Moreover, most versions of Vista are more expensive than corresponding versions of older versions of Windows, so revenue and margins will both get a boost -- but not immediately.

Most analysts who really understand how large businesses purchase technology believe the new software won't be a massive seller until late 2007 or 2008. That's because IT budgets aren't what they used to be, and in any case, moving to a new version of an operating system takes lots of time to test against the myriad other software programs already in use.

Still, there's plenty of enthusiasm on the buy side.

Brent McGibbon, principal of McGibbon Asset Management and a holder of the stock, has been impressed with the company's success in the gaming arena.

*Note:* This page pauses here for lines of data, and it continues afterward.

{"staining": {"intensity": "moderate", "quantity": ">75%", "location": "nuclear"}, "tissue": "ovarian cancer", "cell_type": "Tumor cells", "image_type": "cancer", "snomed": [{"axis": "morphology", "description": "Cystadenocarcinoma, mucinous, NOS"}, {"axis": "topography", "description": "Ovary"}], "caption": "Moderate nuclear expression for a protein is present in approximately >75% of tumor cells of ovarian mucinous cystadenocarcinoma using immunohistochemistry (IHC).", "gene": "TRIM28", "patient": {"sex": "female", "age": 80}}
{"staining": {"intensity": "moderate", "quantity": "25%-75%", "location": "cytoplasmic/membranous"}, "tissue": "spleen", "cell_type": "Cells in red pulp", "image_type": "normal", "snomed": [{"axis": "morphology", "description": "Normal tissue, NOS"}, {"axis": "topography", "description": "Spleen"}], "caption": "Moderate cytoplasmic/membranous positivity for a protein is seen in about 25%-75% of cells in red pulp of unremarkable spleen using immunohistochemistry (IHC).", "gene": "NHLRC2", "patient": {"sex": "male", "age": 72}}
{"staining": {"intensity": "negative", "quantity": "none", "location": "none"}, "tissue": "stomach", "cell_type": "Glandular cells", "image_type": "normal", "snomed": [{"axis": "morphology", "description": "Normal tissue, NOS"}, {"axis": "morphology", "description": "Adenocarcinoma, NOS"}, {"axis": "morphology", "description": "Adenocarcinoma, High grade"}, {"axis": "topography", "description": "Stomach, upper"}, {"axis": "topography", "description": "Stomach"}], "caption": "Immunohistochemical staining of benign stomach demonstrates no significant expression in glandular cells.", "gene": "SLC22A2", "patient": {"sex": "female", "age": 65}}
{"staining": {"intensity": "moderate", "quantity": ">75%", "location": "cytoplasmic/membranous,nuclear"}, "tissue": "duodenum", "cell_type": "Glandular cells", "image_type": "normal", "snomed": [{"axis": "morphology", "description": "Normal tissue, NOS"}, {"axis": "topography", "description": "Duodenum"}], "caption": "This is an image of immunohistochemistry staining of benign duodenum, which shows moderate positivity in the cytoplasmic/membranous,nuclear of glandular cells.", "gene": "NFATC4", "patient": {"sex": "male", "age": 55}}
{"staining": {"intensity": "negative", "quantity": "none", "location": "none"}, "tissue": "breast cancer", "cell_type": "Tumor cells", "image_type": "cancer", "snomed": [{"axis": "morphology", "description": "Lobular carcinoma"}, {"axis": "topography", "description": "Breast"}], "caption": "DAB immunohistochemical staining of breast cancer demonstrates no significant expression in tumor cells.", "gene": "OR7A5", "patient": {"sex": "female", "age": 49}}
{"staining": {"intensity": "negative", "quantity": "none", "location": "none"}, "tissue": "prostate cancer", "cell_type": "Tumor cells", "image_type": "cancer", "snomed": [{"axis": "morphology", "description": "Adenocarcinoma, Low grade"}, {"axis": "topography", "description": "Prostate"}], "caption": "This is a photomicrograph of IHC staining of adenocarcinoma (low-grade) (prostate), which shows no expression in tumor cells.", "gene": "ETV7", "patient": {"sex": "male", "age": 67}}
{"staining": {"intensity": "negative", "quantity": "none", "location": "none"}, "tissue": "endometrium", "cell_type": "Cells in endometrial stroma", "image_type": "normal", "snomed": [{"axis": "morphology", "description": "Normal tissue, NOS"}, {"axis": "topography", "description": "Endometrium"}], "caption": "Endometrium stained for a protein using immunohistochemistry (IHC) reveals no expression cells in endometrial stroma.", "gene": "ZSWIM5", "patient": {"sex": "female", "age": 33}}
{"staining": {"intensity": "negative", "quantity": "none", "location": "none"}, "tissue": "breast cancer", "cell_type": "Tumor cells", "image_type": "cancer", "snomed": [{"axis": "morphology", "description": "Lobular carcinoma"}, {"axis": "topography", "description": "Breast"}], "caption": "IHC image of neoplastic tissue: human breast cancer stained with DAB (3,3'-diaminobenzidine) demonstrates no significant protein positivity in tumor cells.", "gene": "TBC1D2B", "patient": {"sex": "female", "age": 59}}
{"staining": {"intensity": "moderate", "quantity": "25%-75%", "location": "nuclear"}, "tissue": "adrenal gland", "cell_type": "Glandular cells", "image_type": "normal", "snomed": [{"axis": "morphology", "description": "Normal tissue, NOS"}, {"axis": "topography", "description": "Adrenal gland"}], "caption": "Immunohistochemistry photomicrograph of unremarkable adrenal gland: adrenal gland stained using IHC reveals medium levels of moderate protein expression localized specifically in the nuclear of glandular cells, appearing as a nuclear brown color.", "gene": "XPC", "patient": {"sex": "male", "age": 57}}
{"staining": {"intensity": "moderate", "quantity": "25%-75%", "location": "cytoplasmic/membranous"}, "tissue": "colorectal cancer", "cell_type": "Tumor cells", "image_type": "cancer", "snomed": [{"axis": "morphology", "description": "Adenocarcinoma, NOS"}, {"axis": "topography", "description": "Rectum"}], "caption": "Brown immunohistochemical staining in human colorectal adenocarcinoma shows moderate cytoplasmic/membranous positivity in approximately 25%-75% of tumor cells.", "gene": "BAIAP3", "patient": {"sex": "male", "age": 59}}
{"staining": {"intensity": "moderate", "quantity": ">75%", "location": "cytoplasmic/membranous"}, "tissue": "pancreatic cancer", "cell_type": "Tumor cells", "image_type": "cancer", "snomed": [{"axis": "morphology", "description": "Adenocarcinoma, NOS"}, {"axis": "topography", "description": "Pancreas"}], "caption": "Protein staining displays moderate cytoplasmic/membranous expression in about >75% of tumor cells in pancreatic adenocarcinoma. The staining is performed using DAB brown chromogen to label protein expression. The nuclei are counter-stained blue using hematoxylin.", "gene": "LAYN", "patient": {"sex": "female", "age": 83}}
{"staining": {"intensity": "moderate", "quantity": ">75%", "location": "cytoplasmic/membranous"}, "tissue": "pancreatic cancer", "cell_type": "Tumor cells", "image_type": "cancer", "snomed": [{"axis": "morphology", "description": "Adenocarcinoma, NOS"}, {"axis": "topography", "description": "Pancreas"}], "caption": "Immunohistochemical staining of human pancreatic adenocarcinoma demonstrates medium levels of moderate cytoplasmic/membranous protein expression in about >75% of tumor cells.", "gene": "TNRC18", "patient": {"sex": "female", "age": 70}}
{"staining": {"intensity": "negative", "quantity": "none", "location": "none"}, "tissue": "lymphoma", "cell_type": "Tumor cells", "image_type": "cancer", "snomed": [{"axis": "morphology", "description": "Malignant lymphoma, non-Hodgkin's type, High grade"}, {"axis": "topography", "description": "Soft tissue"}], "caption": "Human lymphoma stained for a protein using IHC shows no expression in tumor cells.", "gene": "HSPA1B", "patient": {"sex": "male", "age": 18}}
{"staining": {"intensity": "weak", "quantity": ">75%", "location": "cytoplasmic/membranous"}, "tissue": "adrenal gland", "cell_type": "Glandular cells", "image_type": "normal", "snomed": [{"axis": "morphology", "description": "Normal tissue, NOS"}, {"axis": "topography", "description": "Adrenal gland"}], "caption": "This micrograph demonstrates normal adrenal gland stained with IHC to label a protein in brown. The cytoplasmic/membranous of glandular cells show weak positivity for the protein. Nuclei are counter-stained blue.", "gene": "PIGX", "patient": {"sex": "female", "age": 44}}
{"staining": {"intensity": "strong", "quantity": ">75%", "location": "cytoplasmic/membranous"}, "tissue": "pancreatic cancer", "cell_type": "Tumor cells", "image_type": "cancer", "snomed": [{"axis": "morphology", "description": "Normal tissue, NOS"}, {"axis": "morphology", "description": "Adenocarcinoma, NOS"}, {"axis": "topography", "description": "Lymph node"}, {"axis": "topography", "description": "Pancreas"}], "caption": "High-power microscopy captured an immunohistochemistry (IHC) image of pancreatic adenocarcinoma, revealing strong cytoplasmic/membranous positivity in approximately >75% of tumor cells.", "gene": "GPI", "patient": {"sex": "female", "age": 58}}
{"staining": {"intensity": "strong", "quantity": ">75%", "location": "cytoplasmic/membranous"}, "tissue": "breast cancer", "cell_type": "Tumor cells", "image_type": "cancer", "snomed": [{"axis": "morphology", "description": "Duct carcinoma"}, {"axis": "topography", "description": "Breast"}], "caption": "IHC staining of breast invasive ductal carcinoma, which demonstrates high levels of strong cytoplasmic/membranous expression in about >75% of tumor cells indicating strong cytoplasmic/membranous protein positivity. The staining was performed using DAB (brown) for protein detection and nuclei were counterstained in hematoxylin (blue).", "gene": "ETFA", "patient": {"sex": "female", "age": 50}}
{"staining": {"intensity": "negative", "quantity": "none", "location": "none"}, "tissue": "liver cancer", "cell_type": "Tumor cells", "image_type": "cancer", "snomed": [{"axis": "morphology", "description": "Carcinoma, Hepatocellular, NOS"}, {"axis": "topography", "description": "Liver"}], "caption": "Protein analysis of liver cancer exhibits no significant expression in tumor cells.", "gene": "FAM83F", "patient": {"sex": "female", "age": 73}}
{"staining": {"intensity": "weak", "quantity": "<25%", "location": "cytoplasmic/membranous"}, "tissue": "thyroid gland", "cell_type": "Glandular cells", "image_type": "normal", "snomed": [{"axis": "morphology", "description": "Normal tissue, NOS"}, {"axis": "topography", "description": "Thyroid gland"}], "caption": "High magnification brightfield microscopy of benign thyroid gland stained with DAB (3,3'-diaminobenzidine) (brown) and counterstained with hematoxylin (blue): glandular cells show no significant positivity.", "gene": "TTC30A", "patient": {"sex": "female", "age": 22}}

He figures Microsoft may realize a profit on the Xbox 360 ahead of its 2008 target and praises the company for "its innovative work," not a phrase generally associated with Microsoft.

His price target: "Maybe as high as $50 in the next 12 to 18 months."

Read the Fine Print

Because Vista and the newest version of Office software are shipping so late, Microsoft opted to give customers an upgrade coupon for both products. It was probably a smart move from a marketing perspective, but it creates a number of complications related to revenue recognition.

At first glance, the company's numbers are likely to suffer in comparison to the year-ago quarter. But if Wall Street is right, the company actually did rather well. Here's how to read the fine print in the earnings release:

The guarantee will trip about $1 billion from the client business unit, the group that includes Windows, Microsoft estimates. But those dollars will be reflected on the balance sheet as deferred or unearned revenue. Ultimately, revenue from the guarantee will move back to the income statement in much the same way any deferred revenue would.

A year ago, the company's client unit added $3.4 billion to the top line. Microsoft figures it will be more like $2.5 billion to $2.6 billion in the most recent December quarter before adding back deferred revenue. If the total of actual plus deferred revenue is much below $3.6 billion, something went wrong.

Similarly, the business division, which oversees sales of Office, will experience a shift of some $500 million away from the income statement and onto the balance sheet. A year ago, the group posted revenue of $3.7 billion. This year it likely will range from $3.3 billion to $3.4 billion, the company says. Adding back revenue from the guarantee (for the newest version of Office) should bring the total to about $3.8 billion.

Naturally, the guarantee also affects the overall top line. The company expects revenue of $11.8 billion to $12.4 billion in the quarter, which would be flat with the year-ago period. But that excludes $1.5 billion in deferred guarantee money. If the forecast is accurate, total revenue will be the equivalent of $13.5 billion to $13.8 billion, or growth of 12% to 17%.

On the bottom line, Microsoft expects an EPS of 22 cents to 24 cents a share, which is 29% to 35% below the 2006 quarter. But adding back 11 cents to reflect the guarantee moves the needle to an EPS of 33 cents to 35 cents a share.

Wall Street, which is well aware of the issue, is looking for an EPS of 23 cents on total revenue of $12.07 billion.